Trump’s approach to Syria may also be changing. In the dystopian “Clash of Civilizations” scenario that Bannon and his supporters subscribe to, Syria represents an important staging ground in the U.S.-led crusade against radical Islam, and an example of what future U.S.-Russian coöperation could look like. But the photographs of children being asphyxiated by Assad’s chemical weapons appear to have given Trump pause about being associated with the Assad-Putin axis. At a press conference on Wednesday, he said, “My attitude toward Syria and Assad has changed very much.”
The biggest turnaround has come in the area of trade. During the campaign, Trump threatened to slap import duties of forty-five per cent on China and thirty-five per cent on Mexico. He said that on his first day in office, he would designate China as a currency manipulator. These things didn’t happen. Recently, the White House has let it be known that, far from starting a trade war with Mexico, it is seeking only modest changes to NAFTA—the very NAFTA that Trump has described as “a disaster” and the worst trade agreement in history.
“According to an administration draft proposal being circulated in Congress by the U.S. trade representative’s office,” the Journal reported last week, “the U.S. would keep some of Nafta’s most controversial provisions, including an arbitration panel that lets investors in the three nations circumvent local courts to resolve civil claims. Critics of these panels said they impinge on national sovereignty.” The story went on: “The U.S. also wouldn’t use the Nafta negotiations to deal with disputes over foreign-currency policies or to hit numerical targets for bilateral trade deficits, as some trade hawks have been urging.”

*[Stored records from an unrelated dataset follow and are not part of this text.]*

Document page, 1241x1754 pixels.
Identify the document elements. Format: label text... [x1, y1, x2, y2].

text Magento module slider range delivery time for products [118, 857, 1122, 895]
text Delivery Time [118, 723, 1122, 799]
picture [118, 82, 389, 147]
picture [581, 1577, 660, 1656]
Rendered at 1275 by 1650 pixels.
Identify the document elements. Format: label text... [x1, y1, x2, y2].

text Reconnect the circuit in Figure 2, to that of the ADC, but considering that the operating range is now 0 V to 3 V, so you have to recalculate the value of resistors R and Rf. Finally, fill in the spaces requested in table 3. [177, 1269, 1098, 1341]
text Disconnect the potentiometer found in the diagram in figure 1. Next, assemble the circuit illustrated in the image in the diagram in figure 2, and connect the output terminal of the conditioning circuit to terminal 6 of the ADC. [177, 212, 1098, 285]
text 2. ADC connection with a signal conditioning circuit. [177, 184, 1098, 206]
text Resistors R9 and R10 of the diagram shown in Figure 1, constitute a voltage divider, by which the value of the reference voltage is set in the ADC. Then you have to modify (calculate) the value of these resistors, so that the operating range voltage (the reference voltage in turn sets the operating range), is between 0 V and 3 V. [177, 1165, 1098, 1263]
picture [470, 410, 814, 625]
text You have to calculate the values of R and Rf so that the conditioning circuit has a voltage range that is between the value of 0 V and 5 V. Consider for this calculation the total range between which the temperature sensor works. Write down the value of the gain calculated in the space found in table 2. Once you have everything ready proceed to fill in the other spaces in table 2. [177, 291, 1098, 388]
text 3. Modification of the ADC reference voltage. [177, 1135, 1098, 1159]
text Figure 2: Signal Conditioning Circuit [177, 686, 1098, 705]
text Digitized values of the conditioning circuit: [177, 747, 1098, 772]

It would hardly be surprising if the Administration’s evolving trade policy is one of the sources of tension between Bannon and Cohn, who is head of the National Economic Council. Although the NAFTA proposal was circulated by the office of the U.S. Trade Representative, Robert Lighthizer, it also appeared to reflect the thinking of Cohn and Steven Mnuchin, the Treasury Secretary, both of whom are former Goldman Sachs executives (and Democratic Party contributors).
Bannon is a former Goldman banker, too, of course. But he has drifted a long way from the internationalist, cosmopolitan outlook that is common in the upper echelons of Wall Street. Although he still has a White House ally in Peter Navarro, the free-trade skeptic who is head of the newly created National Trade Council, the globalists appear to be directing economic policy. That is certainly what the financial markets have concluded. Since the election, the value of the peso, which is widely seen as an inverse indicator of the Administration’s protectionist intent, has risen sharply.
The one puzzle—and potential hiccup—in all of this is Trump. All along, there has been a glaring contradiction in his approach to the world. While his rhetoric has, at times, embraced nativism, isolationism, and protectionism, he is himself a consummate globalist. As a television celebrity and developer, his business is largely based on selling his name around the world and attracting foreign money, some of it of dubious origin, to his U.S. real-estate ventures.
The question has always been, Which Trump will win out: the nationalist rabble-rouser or the avatar of global capitalism? It is still too early to say for sure. But the evidence is pointing in one direction, and the outcome of the meeting with President Xi may well confirm it.